> GIVEN RECORDS

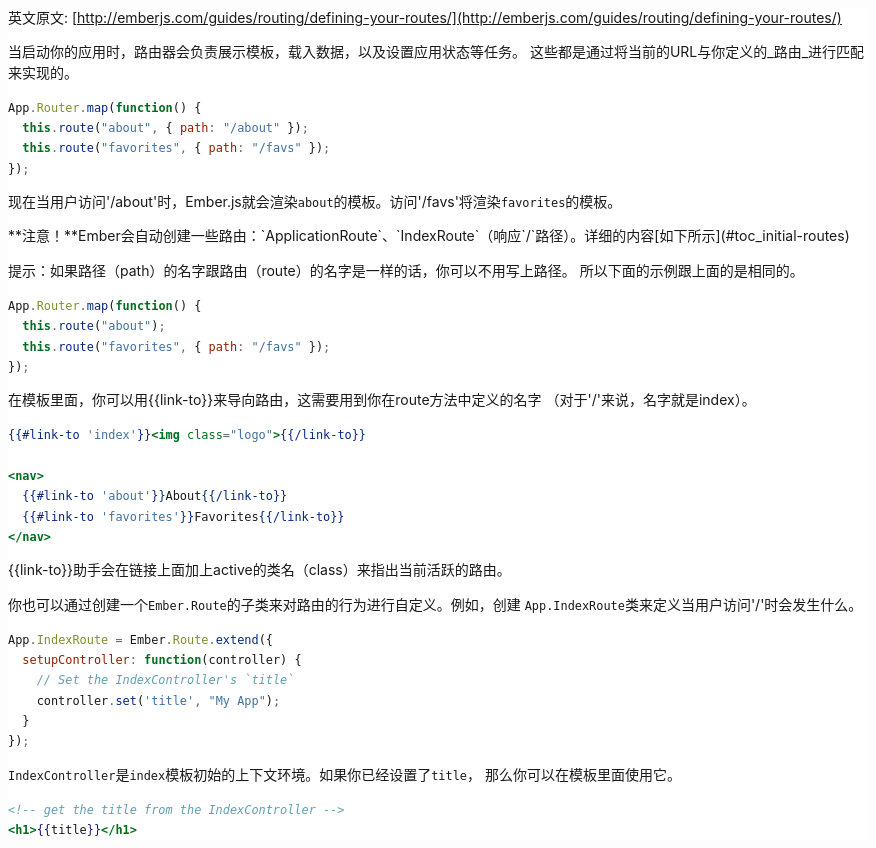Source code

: 英文原文: [http://emberjs.com/guides/routing/defining-your-routes/](http://emberjs.com/guides/routing/defining-your-routes/)

当启动你的应用时，路由器会负责展示模板，载入数据，以及设置应用状态等任务。
这些都是通过将当前的URL与你定义的_路由_进行匹配来实现的。

```js
App.Router.map(function() {
  this.route("about", { path: "/about" });
  this.route("favorites", { path: "/favs" });
});
```

现在当用户访问'/about'时，Ember.js就会渲染`about`的模板。访问'/favs'将渲染`favorites`的模板。

<aside>
**注意！**Ember会自动创建一些路由：`ApplicationRoute`、`IndexRoute`（响应`/`路径）。详细的内容[如下所示](#toc_initial-routes)
</aside>

提示：如果路径（path）的名字跟路由（route）的名字是一样的话，你可以不用写上路径。
所以下面的示例跟上面的是相同的。

```js
App.Router.map(function() {
  this.route("about");
  this.route("favorites", { path: "/favs" });
});
```

在模板里面，你可以用{{link-to}}来导向路由，这需要用到你在route方法中定义的名字
（对于'/'来说，名字就是index）。

```handlebars
{{#link-to 'index'}}<img class="logo">{{/link-to}}

<nav>
  {{#link-to 'about'}}About{{/link-to}}
  {{#link-to 'favorites'}}Favorites{{/link-to}}
</nav>
```

{{link-to}}助手会在链接上面加上active的类名（class）来指出当前活跃的路由。

你也可以通过创建一个`Ember.Route`的子类来对路由的行为进行自定义。例如，创建
`App.IndexRoute`类来定义当用户访问'/'时会发生什么。

```javascript
App.IndexRoute = Ember.Route.extend({
  setupController: function(controller) {
    // Set the IndexController's `title`
    controller.set('title', "My App");
  }
});
```

`IndexController`是`index`模板初始的上下文环境。如果你已经设置了`title`，
那么你可以在模板里面使用它。

```handlebars
<!-- get the title from the IndexController -->
<h1>{{title}}</h1>
```
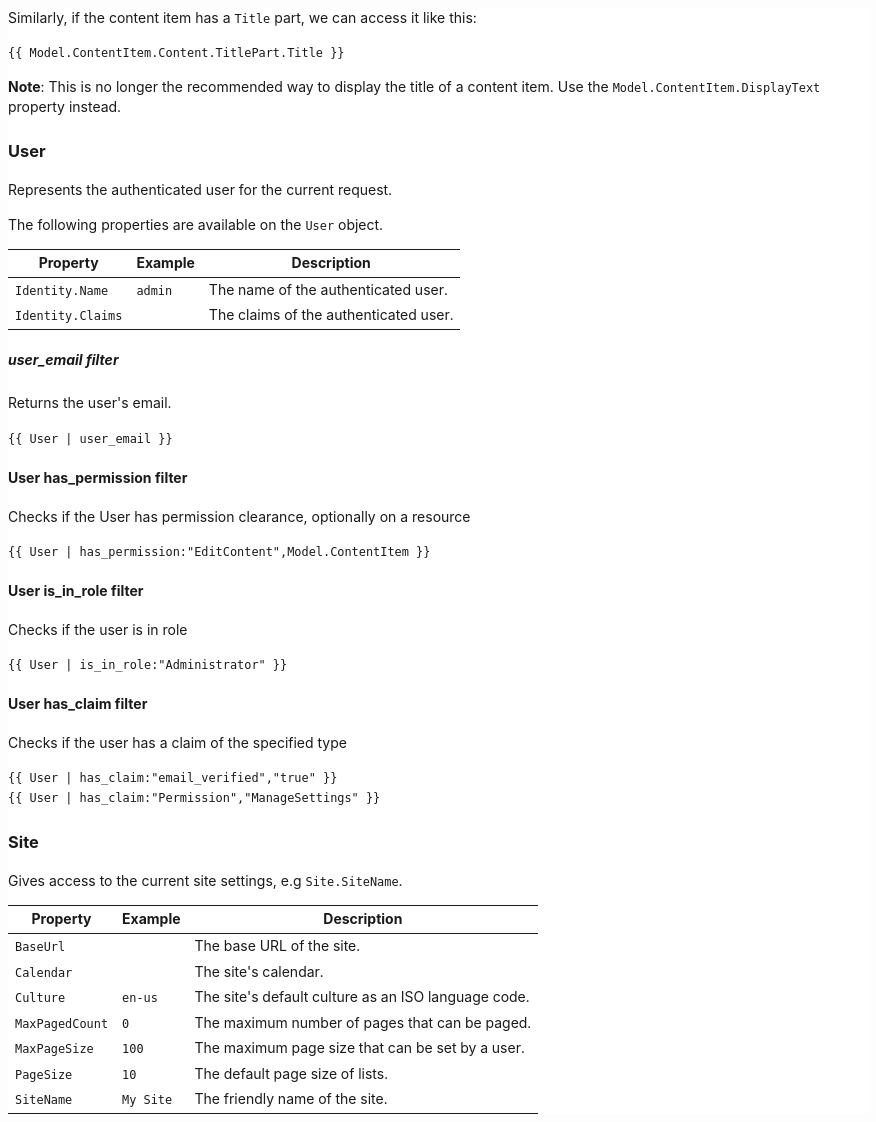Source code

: Similarly, if the content item has a `Title` part, we can access it like this:

```liquid
{{ Model.ContentItem.Content.TitlePart.Title }}
```
**Note**: This is no longer the recommended way to display the title of a content item.
Use the `Model.ContentItem.DisplayText` property instead.

### User

Represents the authenticated user for the current request.

The following properties are available on the `User` object.

| Property | Example | Description |
| --------- | ---- |------------ |
| `Identity.Name` | `admin` | The name of the authenticated user. |
| `Identity.Claims` |  | The claims of the authenticated user. |

##### user_email filter

Returns the user's email.

```liquid
{{ User | user_email }}
```

#### User has_permission filter

Checks if the User has permission clearance, optionally on a resource

```liquid
{{ User | has_permission:"EditContent",Model.ContentItem }}
```

#### User is_in_role filter

Checks if the user is in role

```liquid
{{ User | is_in_role:"Administrator" }}
```

#### User has_claim filter

Checks if the user has a claim of the specified type

```liquid
{{ User | has_claim:"email_verified","true" }}
{{ User | has_claim:"Permission","ManageSettings" }}
```

### Site

Gives access to the current site settings, e.g `Site.SiteName`.

| Property | Example | Description |
| -------- | ------- |------------ |
| `BaseUrl` |  | The base URL of the site. | 
| `Calendar` |  | The site's calendar. | 
| `Culture` | `en-us` | The site's default culture as an ISO language code. | 
| `MaxPagedCount` | `0` | The maximum number of pages that can be paged. | 
| `MaxPageSize` | `100` | The maximum page size that can be set by a user. | 
| `PageSize` | `10` | The default page size of lists. | 
| `SiteName` | `My Site` | The friendly name of the site. | 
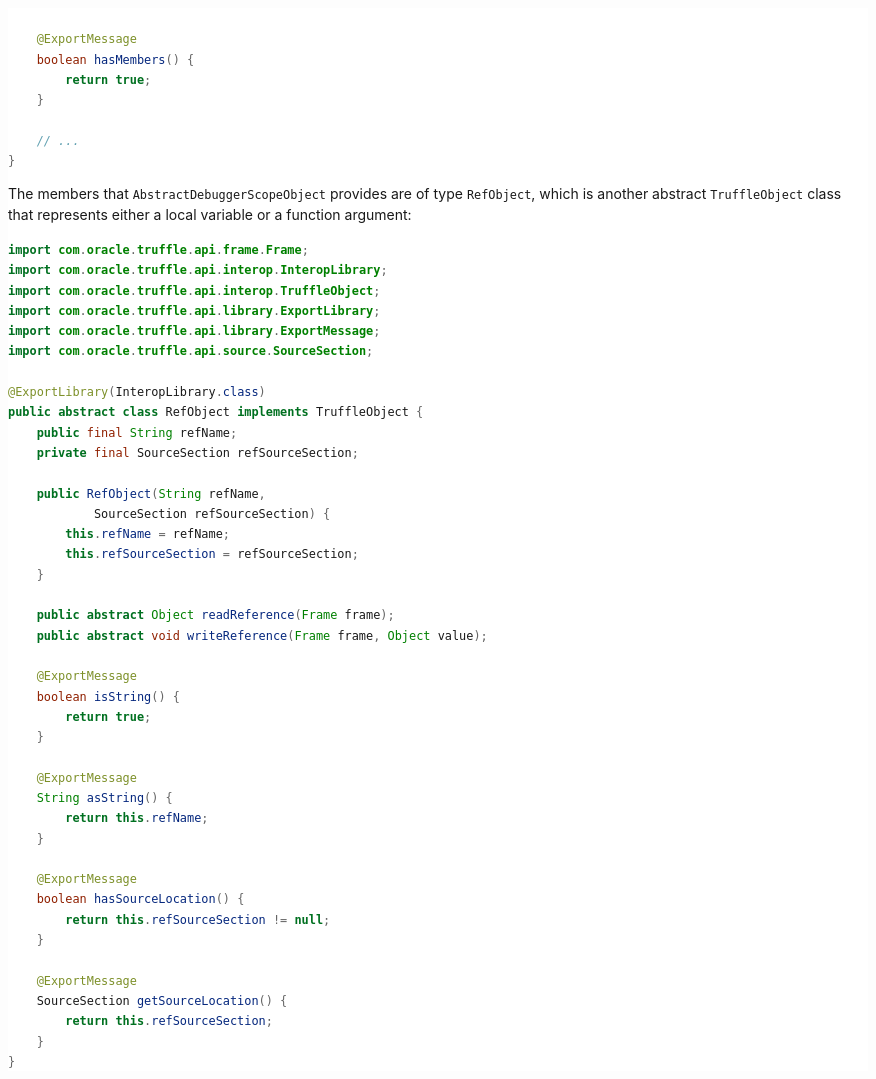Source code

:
 ```java

    @ExportMessage
    boolean hasMembers() {
        return true;
    }

    // ...
}
```

The members that `AbstractDebuggerScopeObject` provides are of type `RefObject`,
which is another abstract `TruffleObject` class that represents either a local variable or a function argument:

```java
import com.oracle.truffle.api.frame.Frame;
import com.oracle.truffle.api.interop.InteropLibrary;
import com.oracle.truffle.api.interop.TruffleObject;
import com.oracle.truffle.api.library.ExportLibrary;
import com.oracle.truffle.api.library.ExportMessage;
import com.oracle.truffle.api.source.SourceSection;

@ExportLibrary(InteropLibrary.class)
public abstract class RefObject implements TruffleObject {
    public final String refName;
    private final SourceSection refSourceSection;

    public RefObject(String refName,
            SourceSection refSourceSection) {
        this.refName = refName;
        this.refSourceSection = refSourceSection;
    }

    public abstract Object readReference(Frame frame);
    public abstract void writeReference(Frame frame, Object value);

    @ExportMessage
    boolean isString() {
        return true;
    }

    @ExportMessage
    String asString() {
        return this.refName;
    }

    @ExportMessage
    boolean hasSourceLocation() {
        return this.refSourceSection != null;
    }

    @ExportMessage
    SourceSection getSourceLocation() {
        return this.refSourceSection;
    }
}
```
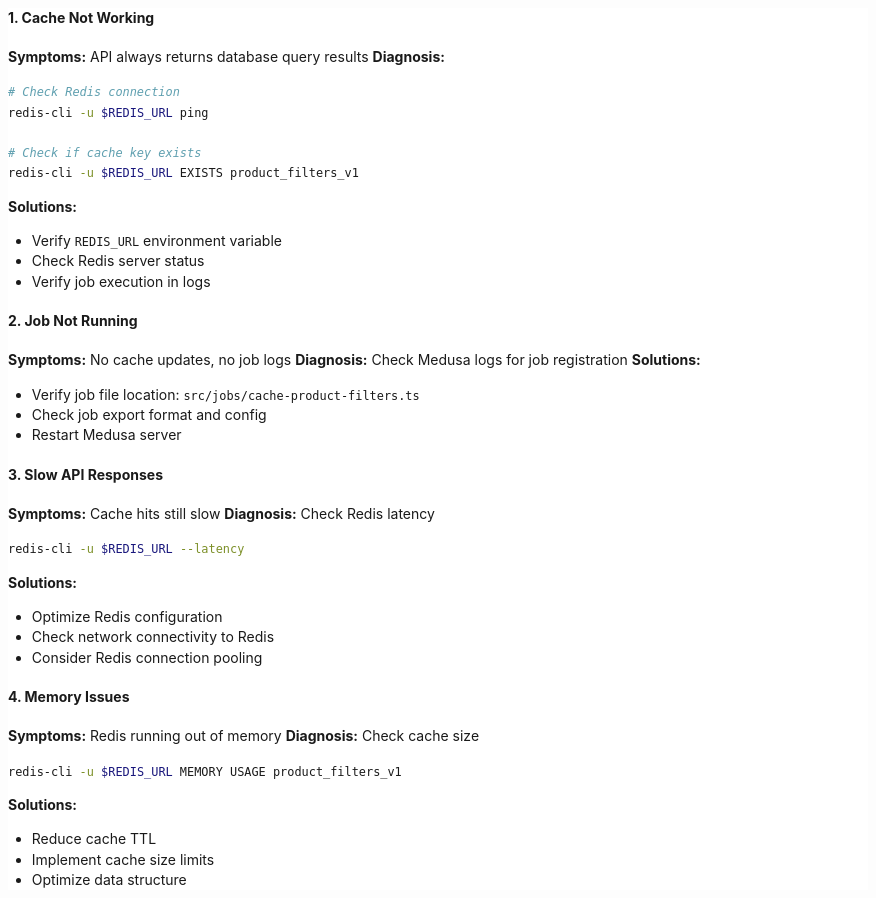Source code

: #### 1. Cache Not Working

**Symptoms:** API always returns database query results
**Diagnosis:**

```bash
# Check Redis connection
redis-cli -u $REDIS_URL ping

# Check if cache key exists
redis-cli -u $REDIS_URL EXISTS product_filters_v1
```

**Solutions:**

- Verify `REDIS_URL` environment variable
- Check Redis server status
- Verify job execution in logs

#### 2. Job Not Running

**Symptoms:** No cache updates, no job logs
**Diagnosis:** Check Medusa logs for job registration
**Solutions:**

- Verify job file location: `src/jobs/cache-product-filters.ts`
- Check job export format and config
- Restart Medusa server

#### 3. Slow API Responses

**Symptoms:** Cache hits still slow
**Diagnosis:** Check Redis latency

```bash
redis-cli -u $REDIS_URL --latency
```

**Solutions:**

- Optimize Redis configuration
- Check network connectivity to Redis
- Consider Redis connection pooling

#### 4. Memory Issues

**Symptoms:** Redis running out of memory
**Diagnosis:** Check cache size

```bash
redis-cli -u $REDIS_URL MEMORY USAGE product_filters_v1
```

**Solutions:**

- Reduce cache TTL
- Implement cache size limits
- Optimize data structure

> TASK TO COMPLETE
Give back every record precisely as it stands, without the images.

> TASK OUTPUT
Source code

: 英文原文: [http://emberjs.com/guides/routing/defining-your-routes/](http://emberjs.com/guides/routing/defining-your-routes/)

当启动你的应用时，路由器会负责展示模板，载入数据，以及设置应用状态等任务。
这些都是通过将当前的URL与你定义的_路由_进行匹配来实现的。

```js
App.Router.map(function() {
  this.route("about", { path: "/about" });
  this.route("favorites", { path: "/favs" });
});
```

现在当用户访问'/about'时，Ember.js就会渲染`about`的模板。访问'/favs'将渲染`favorites`的模板。

<aside>
**注意！**Ember会自动创建一些路由：`ApplicationRoute`、`IndexRoute`（响应`/`路径）。详细的内容[如下所示](#toc_initial-routes)
</aside>

提示：如果路径（path）的名字跟路由（route）的名字是一样的话，你可以不用写上路径。
所以下面的示例跟上面的是相同的。

```js
App.Router.map(function() {
  this.route("about");
  this.route("favorites", { path: "/favs" });
});
```

在模板里面，你可以用{{link-to}}来导向路由，这需要用到你在route方法中定义的名字
（对于'/'来说，名字就是index）。

```handlebars
{{#link-to 'index'}}<img class="logo">{{/link-to}}

<nav>
  {{#link-to 'about'}}About{{/link-to}}
  {{#link-to 'favorites'}}Favorites{{/link-to}}
</nav>
```

{{link-to}}助手会在链接上面加上active的类名（class）来指出当前活跃的路由。

你也可以通过创建一个`Ember.Route`的子类来对路由的行为进行自定义。例如，创建
`App.IndexRoute`类来定义当用户访问'/'时会发生什么。

```javascript
App.IndexRoute = Ember.Route.extend({
  setupController: function(controller) {
    // Set the IndexController's `title`
    controller.set('title', "My App");
  }
});
```

`IndexController`是`index`模板初始的上下文环境。如果你已经设置了`title`，
那么你可以在模板里面使用它。

```handlebars
<!-- get the title from the IndexController -->
<h1>{{title}}</h1>
```
Source code

: Similarly, if the content item has a `Title` part, we can access it like this:

```liquid
{{ Model.ContentItem.Content.TitlePart.Title }}
```
**Note**: This is no longer the recommended way to display the title of a content item.
Use the `Model.ContentItem.DisplayText` property instead.

### User

Represents the authenticated user for the current request.

The following properties are available on the `User` object.

| Property | Example | Description |
| --------- | ---- |------------ |
| `Identity.Name` | `admin` | The name of the authenticated user. |
| `Identity.Claims` |  | The claims of the authenticated user. |

##### user_email filter

Returns the user's email.

```liquid
{{ User | user_email }}
```

#### User has_permission filter

Checks if the User has permission clearance, optionally on a resource

```liquid
{{ User | has_permission:"EditContent",Model.ContentItem }}
```

#### User is_in_role filter

Checks if the user is in role

```liquid
{{ User | is_in_role:"Administrator" }}
```

#### User has_claim filter

Checks if the user has a claim of the specified type

```liquid
{{ User | has_claim:"email_verified","true" }}
{{ User | has_claim:"Permission","ManageSettings" }}
```

### Site

Gives access to the current site settings, e.g `Site.SiteName`.

| Property | Example | Description |
| -------- | ------- |------------ |
| `BaseUrl` |  | The base URL of the site. | 
| `Calendar` |  | The site's calendar. | 
| `Culture` | `en-us` | The site's default culture as an ISO language code. | 
| `MaxPagedCount` | `0` | The maximum number of pages that can be paged. | 
| `MaxPageSize` | `100` | The maximum page size that can be set by a user. | 
| `PageSize` | `10` | The default page size of lists. | 
| `SiteName` | `My Site` | The friendly name of the site. | 
Source code

:
 ```java

    @ExportMessage
    boolean hasMembers() {
        return true;
    }

    // ...
}
```

The members that `AbstractDebuggerScopeObject` provides are of type `RefObject`,
which is another abstract `TruffleObject` class that represents either a local variable or a function argument:

```java
import com.oracle.truffle.api.frame.Frame;
import com.oracle.truffle.api.interop.InteropLibrary;
import com.oracle.truffle.api.interop.TruffleObject;
import com.oracle.truffle.api.library.ExportLibrary;
import com.oracle.truffle.api.library.ExportMessage;
import com.oracle.truffle.api.source.SourceSection;

@ExportLibrary(InteropLibrary.class)
public abstract class RefObject implements TruffleObject {
    public final String refName;
    private final SourceSection refSourceSection;

    public RefObject(String refName,
            SourceSection refSourceSection) {
        this.refName = refName;
        this.refSourceSection = refSourceSection;
    }

    public abstract Object readReference(Frame frame);
    public abstract void writeReference(Frame frame, Object value);

    @ExportMessage
    boolean isString() {
        return true;
    }

    @ExportMessage
    String asString() {
        return this.refName;
    }

    @ExportMessage
    boolean hasSourceLocation() {
        return this.refSourceSection != null;
    }

    @ExportMessage
    SourceSection getSourceLocation() {
        return this.refSourceSection;
    }
}
```
Source code

: #### 1. Cache Not Working

**Symptoms:** API always returns database query results
**Diagnosis:**

```bash
# Check Redis connection
redis-cli -u $REDIS_URL ping

# Check if cache key exists
redis-cli -u $REDIS_URL EXISTS product_filters_v1
```

**Solutions:**

- Verify `REDIS_URL` environment variable
- Check Redis server status
- Verify job execution in logs

#### 2. Job Not Running

**Symptoms:** No cache updates, no job logs
**Diagnosis:** Check Medusa logs for job registration
**Solutions:**

- Verify job file location: `src/jobs/cache-product-filters.ts`
- Check job export format and config
- Restart Medusa server

#### 3. Slow API Responses

**Symptoms:** Cache hits still slow
**Diagnosis:** Check Redis latency

```bash
redis-cli -u $REDIS_URL --latency
```

**Solutions:**

- Optimize Redis configuration
- Check network connectivity to Redis
- Consider Redis connection pooling

#### 4. Memory Issues

**Symptoms:** Redis running out of memory
**Diagnosis:** Check cache size

```bash
redis-cli -u $REDIS_URL MEMORY USAGE product_filters_v1
```

**Solutions:**

- Reduce cache TTL
- Implement cache size limits
- Optimize data structure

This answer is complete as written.